Bahlil Tegaskan Hilirisasi Energi Jadi Kunci Kuatkan Kedaulatan dan Kasir Negara
Bahlil Lahadalia menekankan hilirisasi energi sebagai strategi krusial untuk memperkuat kedaulatan nasional, meningkatkan nilai tambah sumber daya alam, dan mengurangi ketergantungan impor demi kesejahteraan ekonomi Indonesia.
Reyben - Menteri Investasi/Kepala Badan Koordinasi Penanaman Modal (BKPM) Bahlil Lahadalia kembali menggarisbawahi pentingnya strategi hilirisasi dalam industri energi nasional. Menurutnya, langkah ini bukan sekadar tentang mengolah bahan mentah menjadi produk jadi, melainkan sebuah gerakan strategis untuk membentengi kedaulatan energi Indonesia sekaligus membengkakkan kantong negara. Dalam pernyataannya, Bahlil menekankan bahwa hilirisasi harus menjadi tulang punggung transformasi ekonomi yang berkelanjutan.
Untuk memahami urgensi pernyataan Bahlil, kita perlu melihat realitas industri energi Indonesia saat ini. Negara kita masih banyak bergantung pada impor produk energi olahan, padahal potensi sumber daya alam sangat melimpah. Dengan mengembangkan industri hilirisasi yang kuat, Indonesia bisa mengurangi beban impor dan bahkan menjadi pengekspor produk bernilai tinggi. Inilah yang dimaksudkan dengan memperkuat ketahanan energi nasional—menciptakan ekosistem industri yang mandiri dan tangguh menghadapi fluktuasi pasar global.
Aspek kedua yang tidak kalah penting adalah peningkatan nilai tambah sumber daya alam. Jika Indonesia hanya menjual bahan baku mentah, margin keuntungan yang diterima sangat tipis. Namun, ketika bahan baku itu diproses dan diubah menjadi produk hilir yang berkualitas tinggi, nilai jualnya bisa meningkat berlipat ganda. Strategi ini tidak hanya menguntungkan perusahaan swasta, tetapi juga negara melalui penerimaan pajak, royalti, dan berbagai komponen penerimaan lainnya. Dengan begitu, anggaran pembangunan infrastruktur, kesehatan, dan pendidikan pun semakin teralokasi dengan baik.
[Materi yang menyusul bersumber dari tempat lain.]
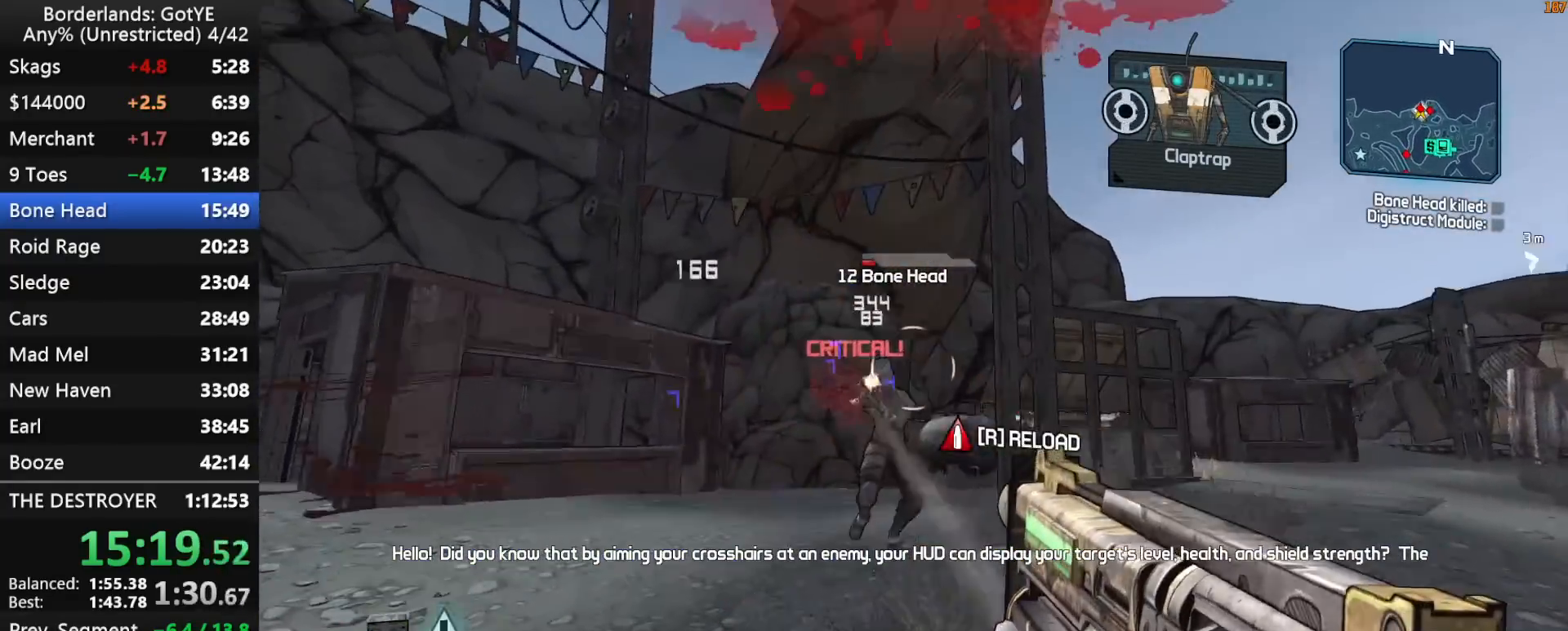
{"keys": ["d", "left"], "mouse_move": "left", "events": [[167, "w", "up"], [267, "w", "down"], [367, "w", "up"], [400, "left", "down"]]}
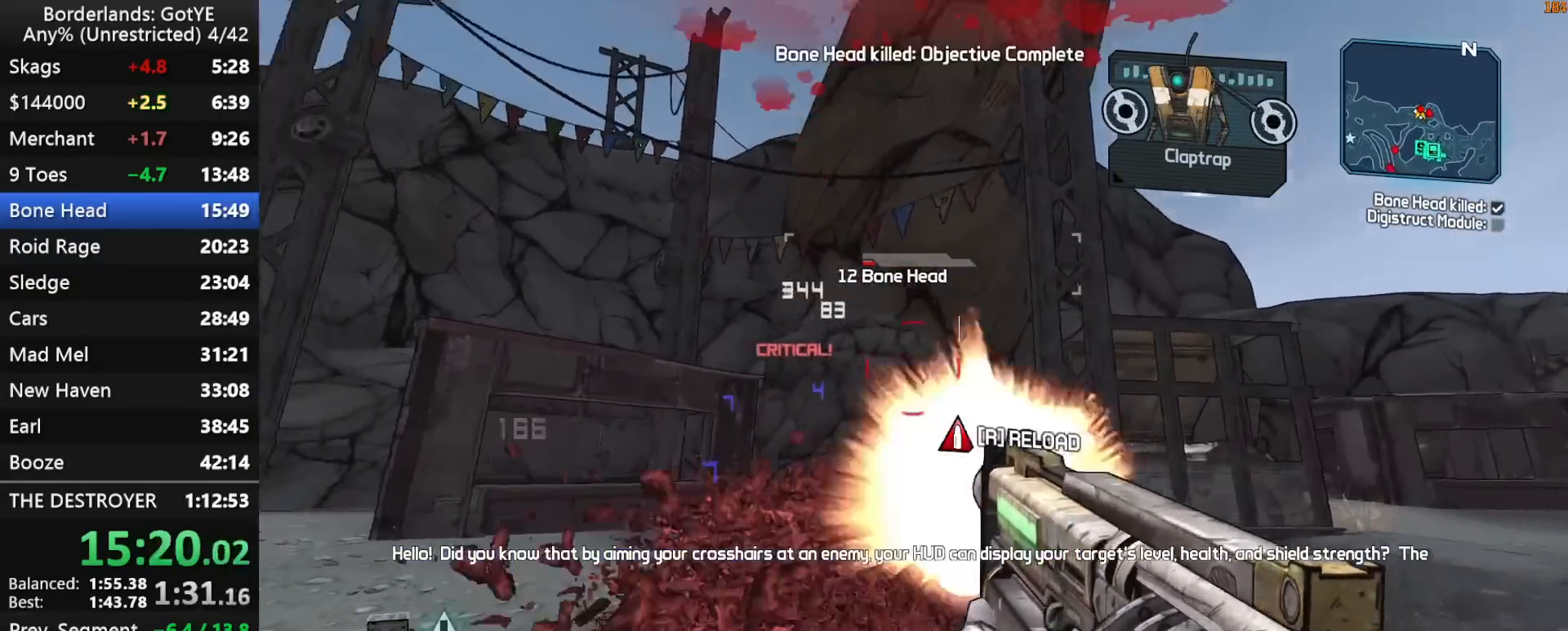
{"keys": ["d"], "mouse_move": "right", "events": [[183, "left", "up"], [233, "q", "down"], [283, "q", "up"], [333, "2", "down"], [367, "shift", "down"], [417, "2", "up"], [467, "shift", "up"]]}
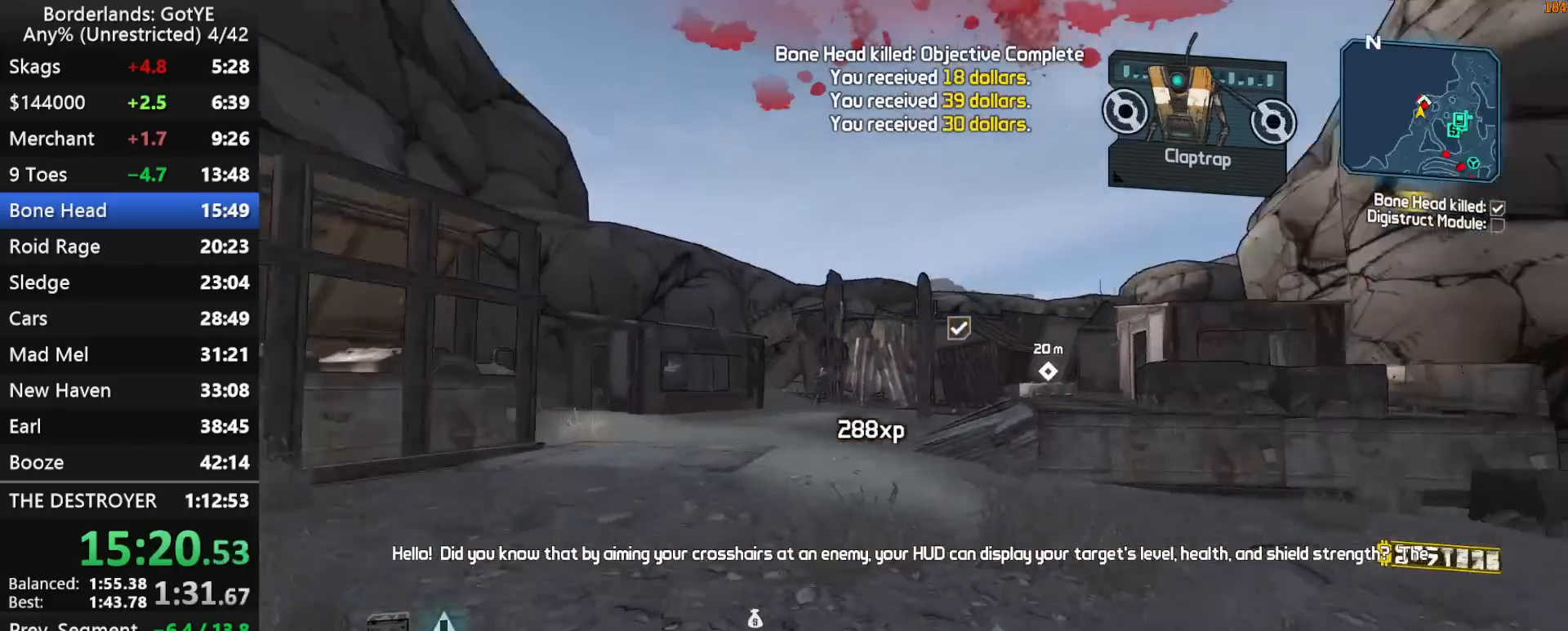
{"keys": ["w"], "mouse_move": "still", "events": [[17, "shift", "down"], [17, "w", "down"], [67, "d", "up"], [117, "shift", "up"]]}
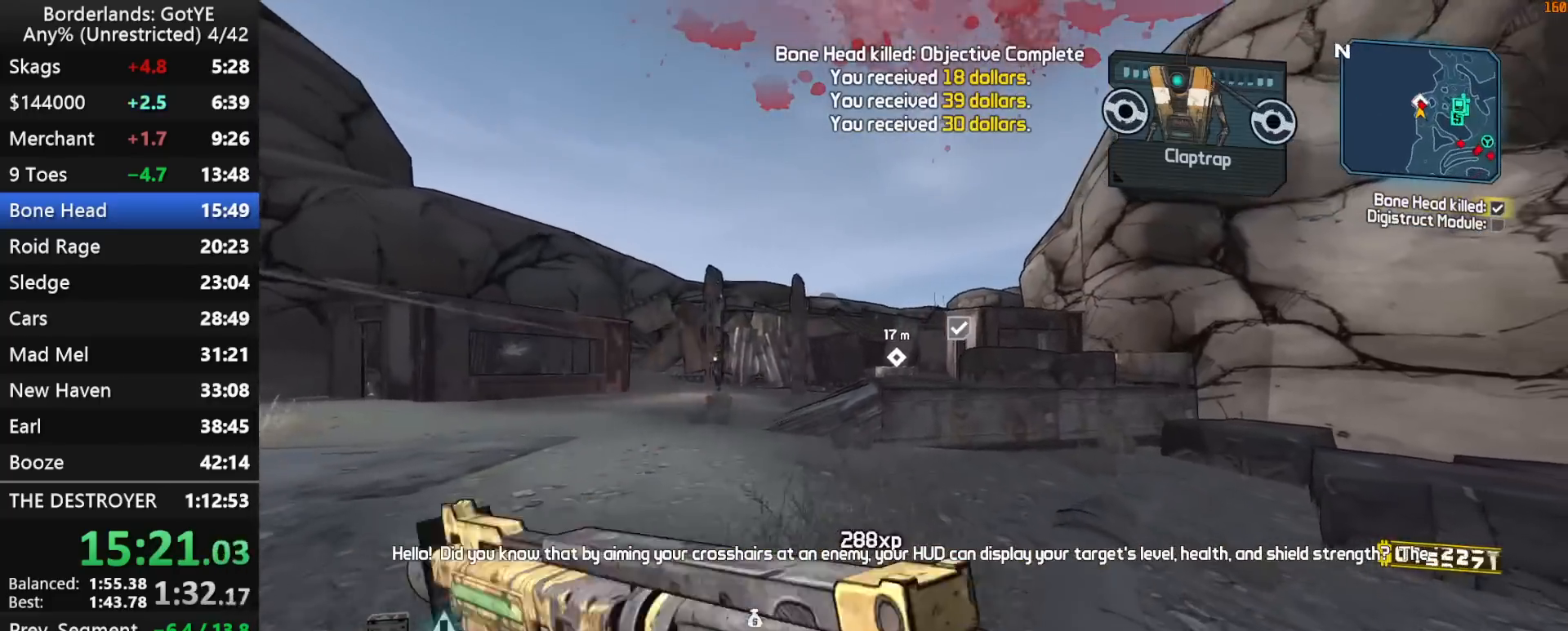
{"keys": ["w"], "mouse_move": "still", "events": []}
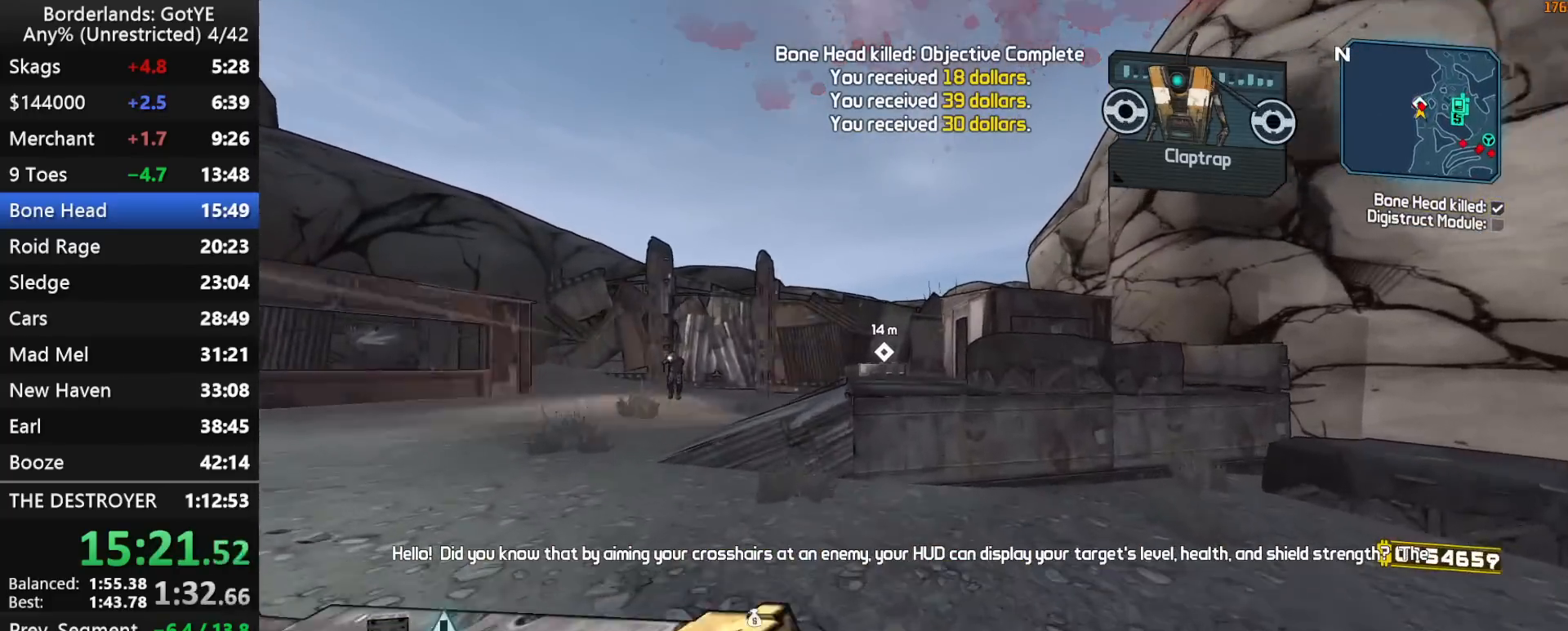
{"keys": ["w"], "mouse_move": "left", "events": [[183, "space", "down"], [283, "space", "up"]]}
Bahlil juga mengaitkan hilirisasi dengan upaya sistematis mengurangi ketergantungan impor. Setiap rupiah yang sebelumnya keluar untuk membeli produk energi olahan dari luar negara, kini bisa disimpan dan digunakan untuk memperkuat ekonomi domestik. Ini menciptakan efek pengganda yang menguntungkan bagi pertumbuhan ekonomi nasional secara keseluruhan, dari tingkat korporat hingga ke masyarakat lokal melalui pembukaan lapangan kerja baru.
What's Your Reaction?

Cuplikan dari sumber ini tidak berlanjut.